No un escritor que viajaba, sino un viajero que escribía. Recorrió tres continentes (Europa, América y Oceanía), siempre huyendo de la enfermedad. Su peripecia y trágico final recuerdan una hermosa leyenda persa, la del criado perseguido por la muerte. Stevenson buscó en los mares del Sur un clima más benigno para su tuberculosis, como antes hizo en sanatorios de Suiza, Francia, California y Colorado.

Tuvo una salud muy frágil desde niño. Falleció a los 44 años, cuando ya había dejado atrás su vida como hijo único de una acomodada familia escocesa de Edimburgo, y se había convertido en una pequeña celebridad local en Samoa. Allí, más que Robert Louis Stevenson, era Tusitala, el que cuenta historias .

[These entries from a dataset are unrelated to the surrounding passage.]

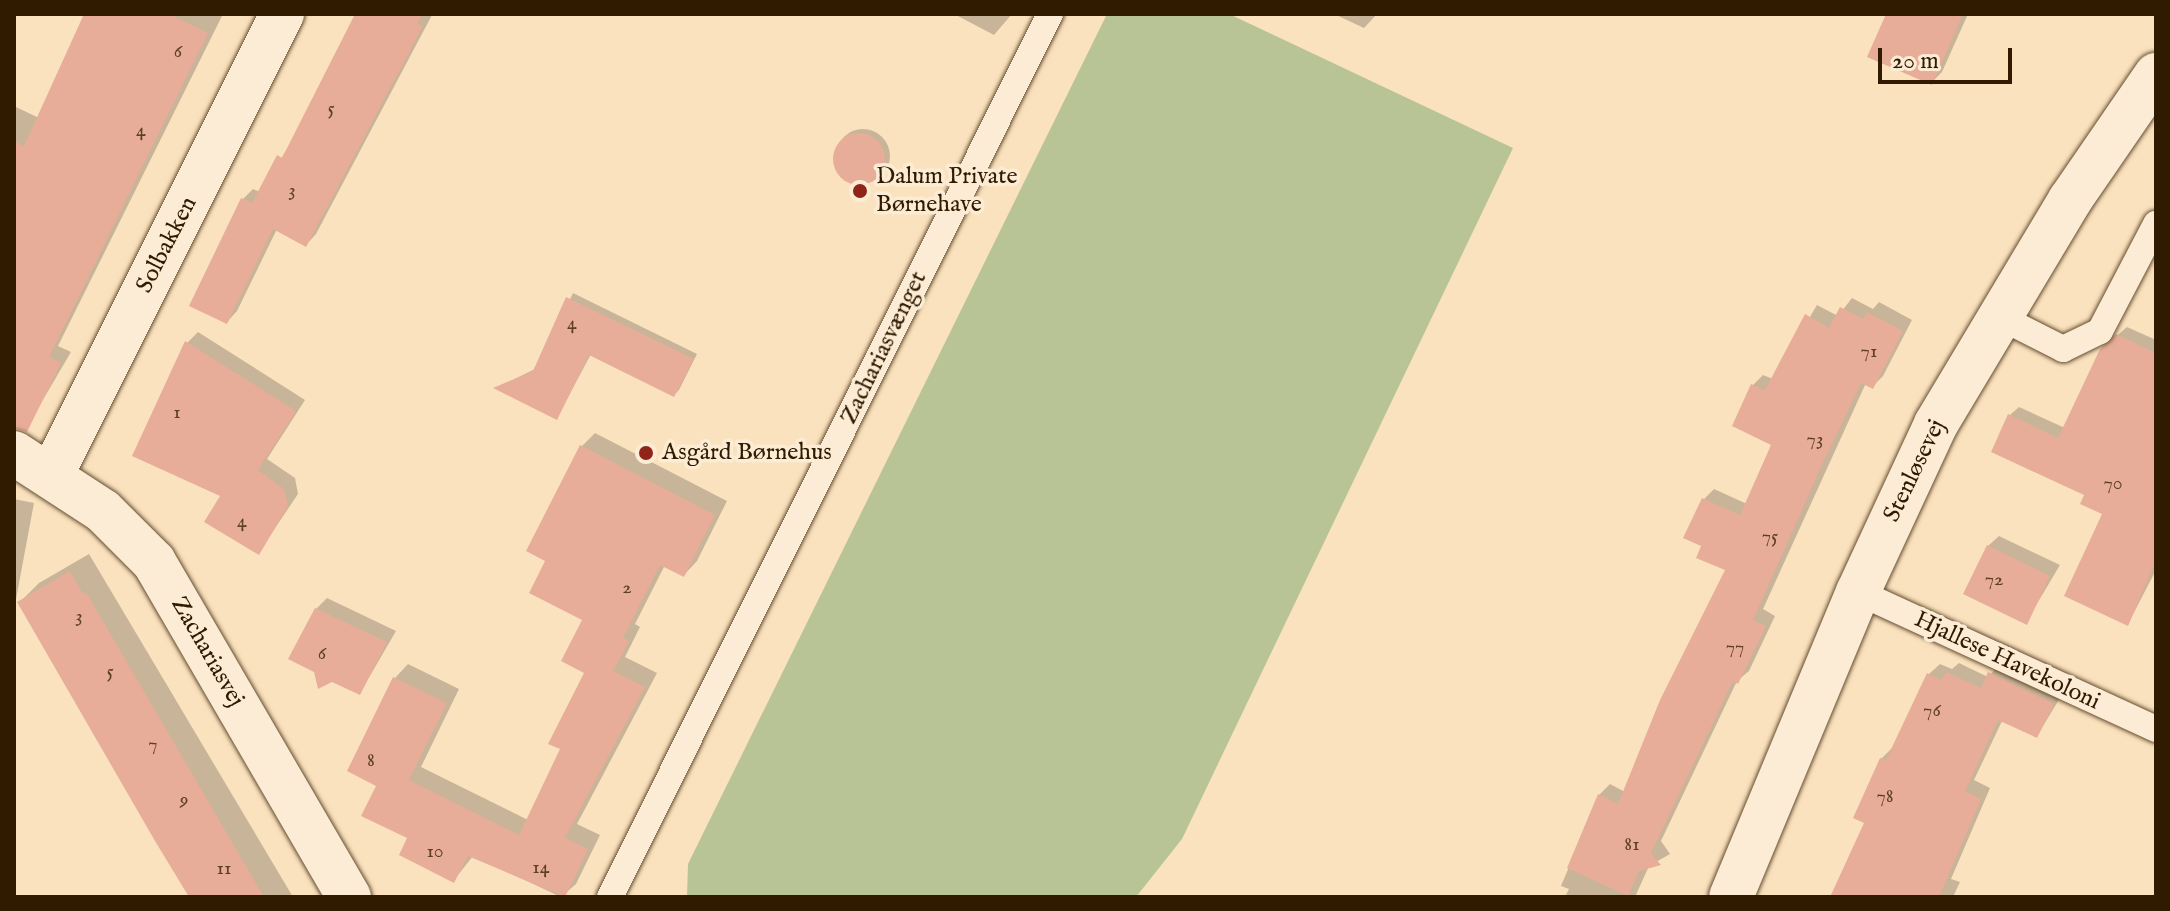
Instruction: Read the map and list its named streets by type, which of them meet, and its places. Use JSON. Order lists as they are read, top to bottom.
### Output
{
  "streets": {
    "street": ["Solbakken", "Stenløsevej", "Zachariasvej"],
    "lane": ["Zachariasvænget", "Hjallese Havekoloni"]
  },
  "crossings": [
    ["Solbakken", "Zachariasvej"],
    ["Stenløsevej", "Hjallese Havekoloni"]
  ],
  "places": ["Dalum Private Børnehave", "Asgård Børnehus"],
  "house_numbers": [
    "6",
    "5",
    "4",
    "3",
    "4",
    "71",
    "1",
    "73",
    "70",
    "4",
    "75",
    "72",
    "2",
    "3",
    "77",
    "6",
    "5",
    "76",
    "7",
    "8",
    "78",
    "9",
    "81",
    "10",
    "14",
    "11"
  ],
  "scale_bar": "20 m"
}
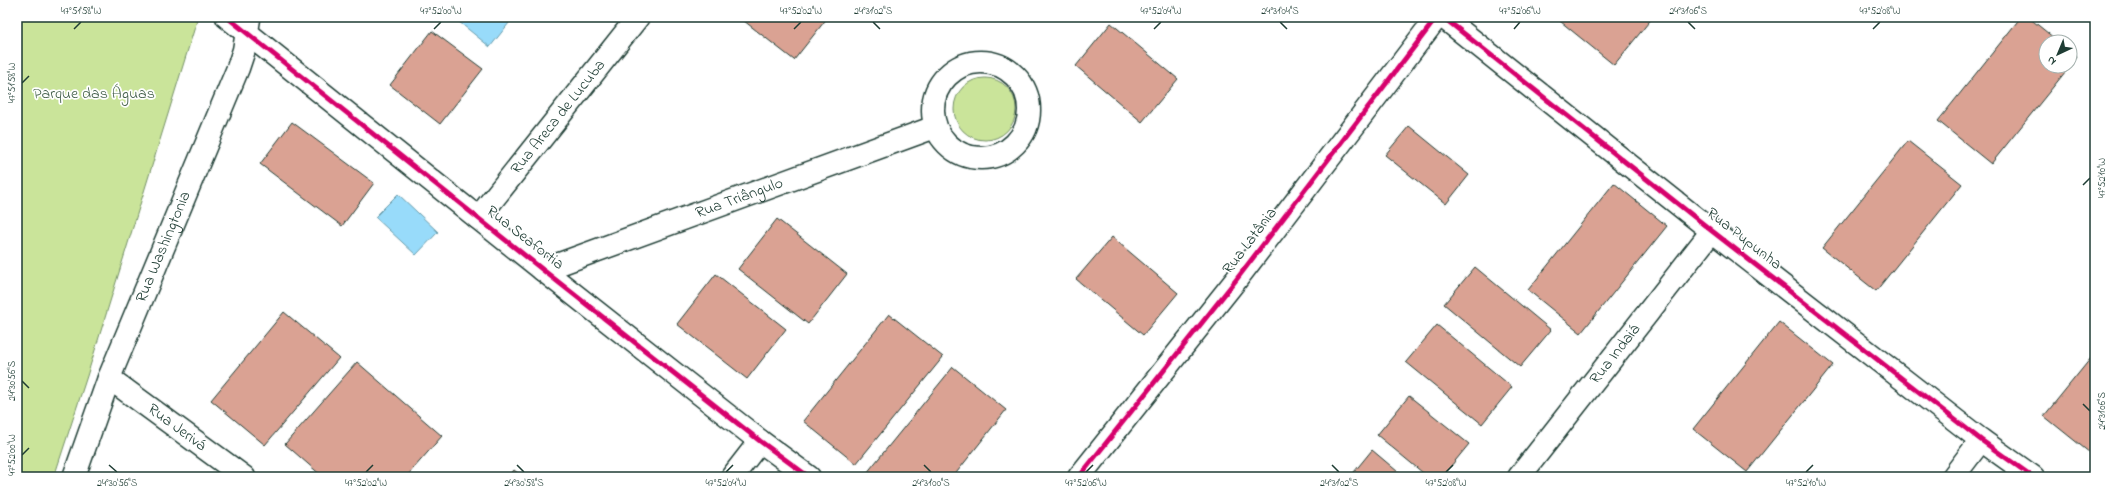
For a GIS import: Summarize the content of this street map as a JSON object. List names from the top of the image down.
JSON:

Para entonces ya se había hecho un hueco en la historia de la literatura universal con sus dos títulos más conocidos, una novela sobre piratas y otra sobre una patológica historia de desdoblamiento de personalidad. Estas y otras obras, como La flecha negra o El señor de Ballantrae , han sido profusamente llevadas a la gran pantalla.

Pero sin duda La isla del tesoro ha sido su contribución más popular al cine, con decenas de versiones, incluidas varias de dibujos animados y una película de 1972, rodada en playas de Almería y con Orson Welles en el papel de Long John Silver.

Menos conocidas que sus obras de aventuras o de terror psicológico, pero no menos importantes, son sus reflexiones sobre viajes. Este autor fue la personificación de los versos de Antonio Machado (“se hace camino al andar”).

No ambiciono riquezas, ni esperanzas, ni amor, ni un amigo que me comprenda. Todo lo que pido es un cielo sobre mí y un camino a mis pies

Su faceta de trotamundos queda reflejada en frases que son toda una declaración de intenciones: “No ambiciono riquezas, ni esperanzas, ni amor, ni un amigo que me comprenda. Todo lo que pido es un cielo sobre mí y un camino a mis pies”.

El lector que quiera acercarse al Stevenson trotamundos tiene una oportunidad de oro, Viajar (de la editorial Páginas de espuma), que reúne sus mejores ensayos sobre sus vagabundeos. De su Edimburgo natal no guardaba un grato recuerdo: “Aquellos que aman la caricia y las bendiciones del sol no encontrarán un lugar más inhóspito ni más agobiante para vivir”.

Aquellos que aman la caricia y las bendiciones del sol no encontrarán un lugar más inhóspito ni más agobiante para vivir que Edimburgo

Las enfermedades y su aversión a los climas fríos y húmedos explican su continuo peregrinaje. Aunque a veces pasó apuros económicos, tuvo durante la mayor parte de su vida una muy desahogada posición económica. Vivió en Francia, donde conoció a la que sería su esposa, la separada estadounidense Fanny Ousbourne. También pasó largas estancias en Alemania y en Davos (Suiza), escenario de La montaña mágica , de Thomas Mann.

En 1881 su salud, que siempre fue muy delicada, empeoró más si cabe. Sus propias palabras lo atestiguan: “Era un amasijo de respiración entrecortada y un catálogo de dolores, una representación de la muerte”. Pero ni siquiera con tantos males abandonó la pasión por viajar y escribir. De hecho, le quedaba por descubrir la gran maravilla de su vida: los mares del Sur.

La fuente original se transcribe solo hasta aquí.